I have a Series 3 HD.

Currently, HD programs viewed via the S-Video connection are compressed which I find hard to view. I would much rather have the HD picture letterboxed instead of compressed.


----------



## GBL (Apr 20, 2000)

Try the "Aspect" button on the remote.


----------



## dallastx (Sep 27, 2007)

The aspect key only has an affect on SD channels.

It doesn't alter the way HD channels are displayed via the S-Video connection.


----------



## GBL (Apr 20, 2000)

That's interesting, on my S3 it works well for HD channels, displayed via S-video, options are "Full", "Panel", "Zoom". "Full" compresses the 16:9 format (which is what I believe your are seeing), "Panel" adds black bars top and bottom, "Zoom" cuts off left/right.


----------



## wmcbrine (Aug 2, 2003)

You have to tell the TiVo your set is 4:3 to get the results GBL is talking about. (Messages & Settings, Settings, Video, TV Aspect Ratio.)

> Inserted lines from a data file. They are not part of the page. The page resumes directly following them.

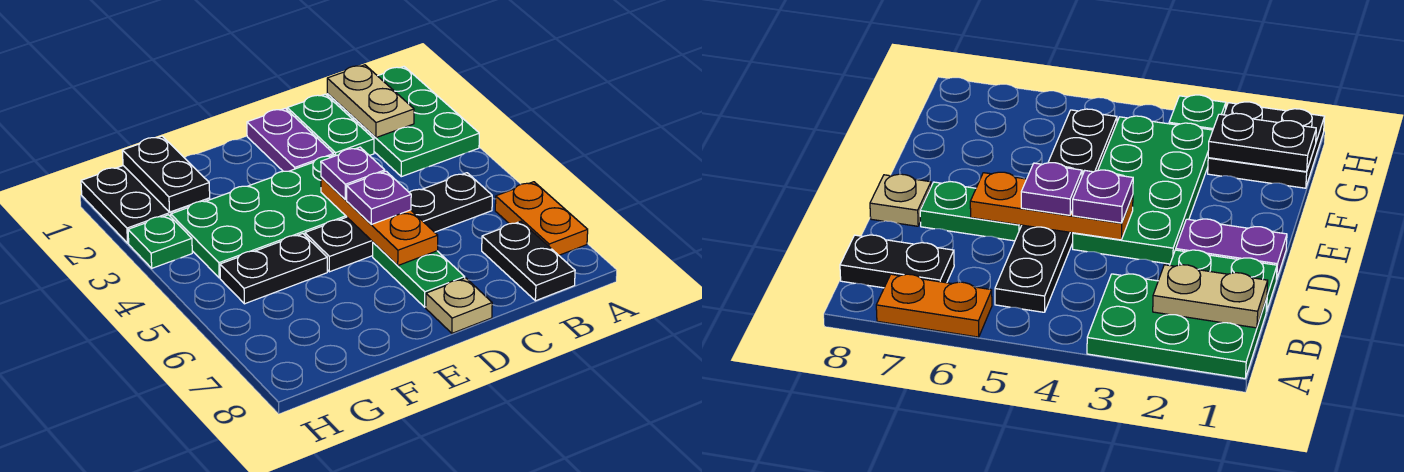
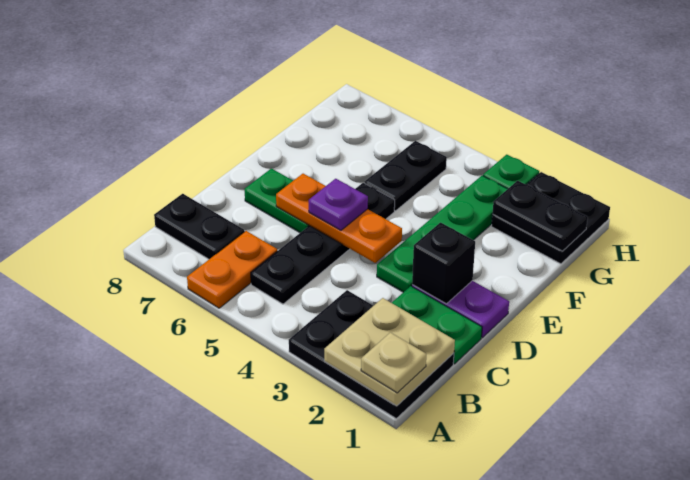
green 2x3 plate [327,67,479,177] -> black 2x3 plate [289,290,454,418]
orange 1x2 plate [495,182,588,255] -> orange 1x2 plate turned to [187,231,277,308]
tan 1x2 plate [327,65,414,138] -> tan 2x2 plate [324,298,455,406]
none -> black 1x1 brick [412,223,475,304]
green 2x4 plate [171,155,346,278] -> green 1x4 plate [377,176,507,292]
purple 1x1 plate [321,147,385,200] -> none
tan 1x1 plate [426,278,492,333] -> tan 1x1 plate moved to [361,332,426,393]

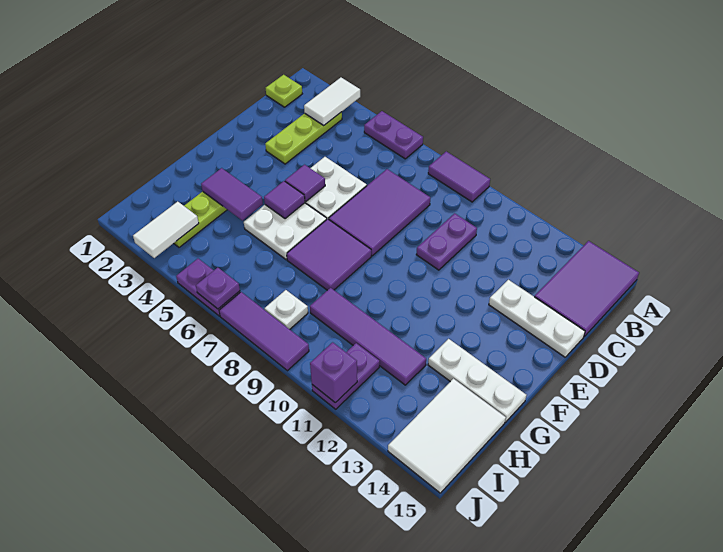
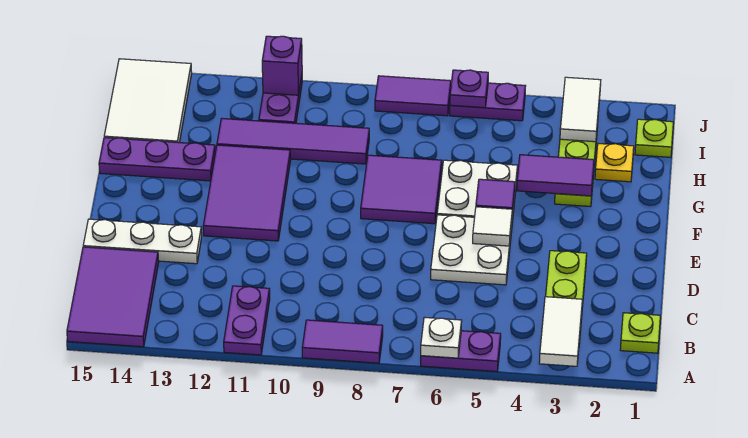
purple 2x3 tile [329,169,430,256] -> purple 2x3 tile moved to [203,145,291,241]
purple 1x2 plate [416,213,477,270] -> purple 1x2 plate moved to [224,286,270,355]
purple 1x1 tile [285,165,325,202] -> white 1x1 tile [473,207,512,246]
white 1x3 plate [428,339,526,422] -> purple 1x3 plate [99,138,215,181]
none -> yellow 1x1 plate [595,144,634,182]
none -> lime 1x1 plate [635,119,673,157]
white 1x1 plate [265,290,308,329] -> white 1x1 plate moved to [421,317,462,358]
purple 1x3 tile [219,292,309,371] -> purple 1x2 tile [375,76,451,116]

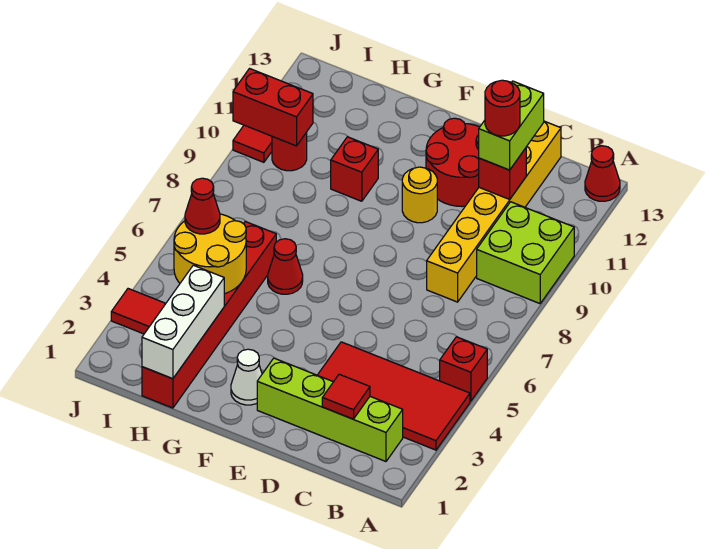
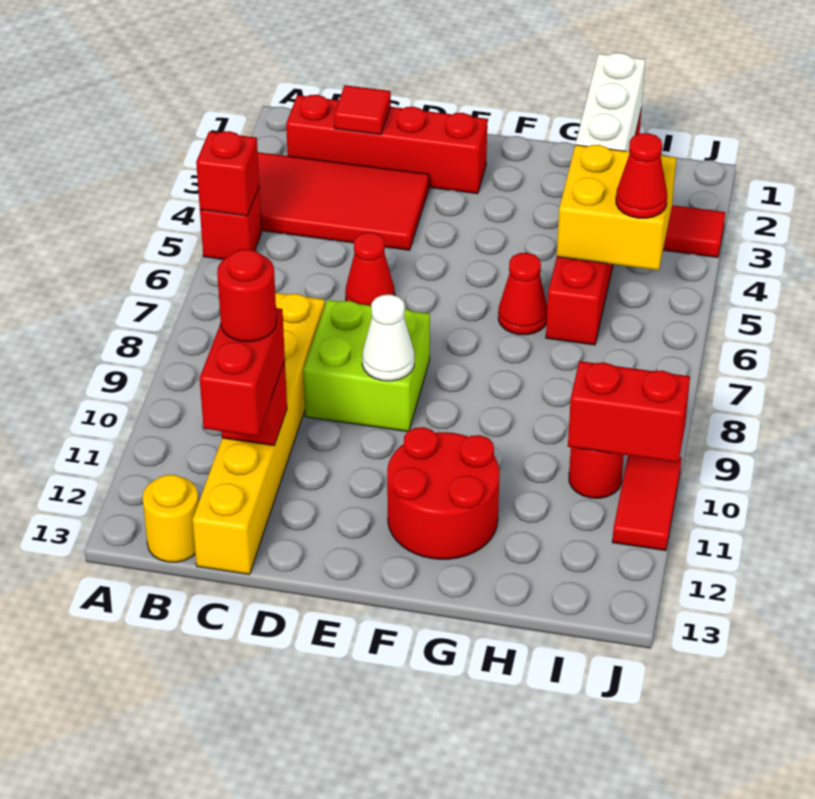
lime 2x2 brick [477,202,574,304] -> lime 2x2 brick moved to [303,300,430,432]
red 1x1 cone [585,146,620,201] -> red 1x1 cone moved to [345,232,395,306]
lime 1x4 brick [257,358,403,461] -> red 1x4 brick [286,95,487,194]
lime 1x2 brick [479,81,544,170] -> red 1x2 brick [200,308,285,436]
red 2x2 round brick [426,118,479,207] -> red 2x2 round brick moved to [387,427,500,559]
yellow 1x1 round brick [402,167,437,223] -> yellow 1x1 round brick moved to [143,475,199,562]
white 1x1 cone [231,349,262,405] -> white 1x1 cone moved to [362,295,414,381]
red 1x1 brick [331,137,378,201] -> red 1x1 brick moved to [196,131,259,216]
yellow 2x2 round brick [174,214,246,294] -> yellow 2x2 brick [557,145,676,270]

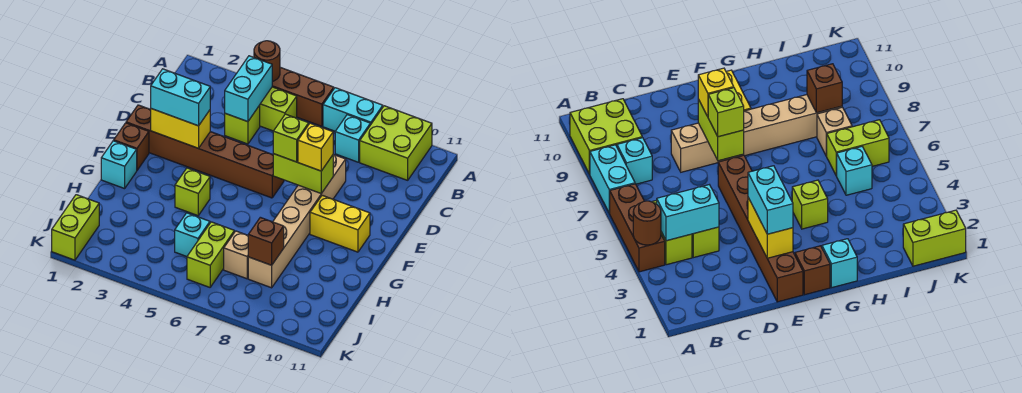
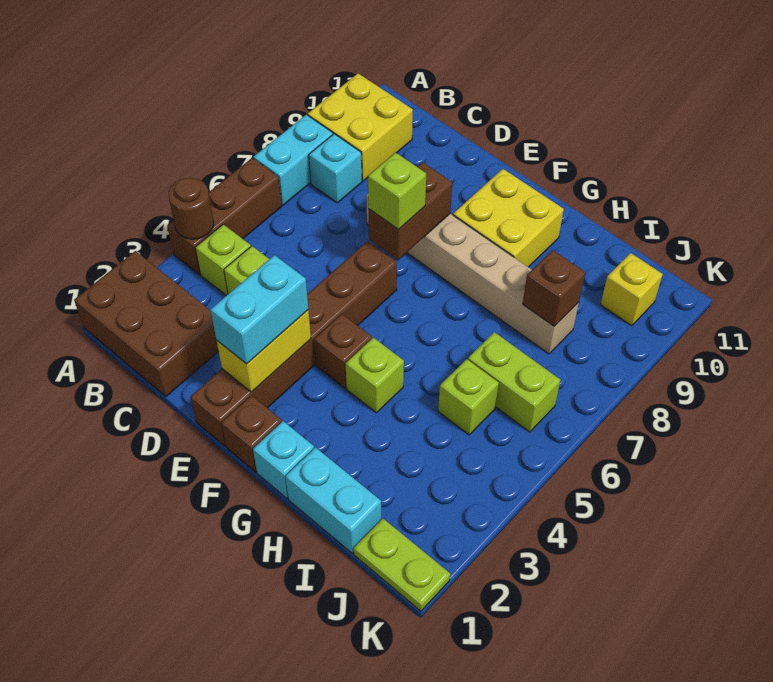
none -> brown 2x3 brick [74,251,218,396]
lime 2x2 brick [360,106,432,180] -> yellow 2x2 brick [308,73,413,181]
lime 1x2 brick [260,87,297,131] -> lime 1x1 brick [195,224,251,296]
cyan 1x2 brick [225,56,272,122] -> cyan 1x2 brick moved to [285,448,381,553]
lime 1x2 brick [273,154,333,193] -> brown 1x2 brick [369,162,452,260]
yellow 1x1 brick [298,123,333,171] -> yellow 1x1 brick moved to [601,253,663,326]
none -> brown 1x1 brick [314,314,372,388]
yellow 1x2 brick [310,195,370,252] -> yellow 2x2 brick [453,169,564,267]
cyan 1x1 brick [175,213,210,256] -> lime 1x1 brick [438,359,499,435]
tan 1x1 brick [224,231,248,279] -> none
lime 1x2 brick [52,195,99,260] -> lime 1x2 plate [354,519,450,611]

I suspect dallastx is wanting to have a main 16:9 TV hooked up via HDMI or component, and a second 4:3 set hooked up via s-video at the same time, and have them both look right. Yes? Can't be done, sorry.


----------



## dallastx (Sep 27, 2007)

wmcbrine said:


> You have to tell the TiVo your set is 4:3 to get the results GBL is talking about. (Messages & Settings, Settings, Video, TV Aspect Ratio.)
> 
> I suspect dallastx is wanting to have a main 16:9 TV hooked up via HDMI or component, and a second 4:3 set hooked up via s-video at the same time, and have them both look right. Yes? Can't be done, sorry.


Exactly, my main TV is HD and connected to the the TiVo Series 3 HD via component cables. I also run the S-Video to a Radio Shack RF converter to the house cable network. Everything's fine on the SD sets in the house when I'm tuned to an SD channel, but HD channels are compressed. I would prefer that the default, in this case, be letterbox.


----------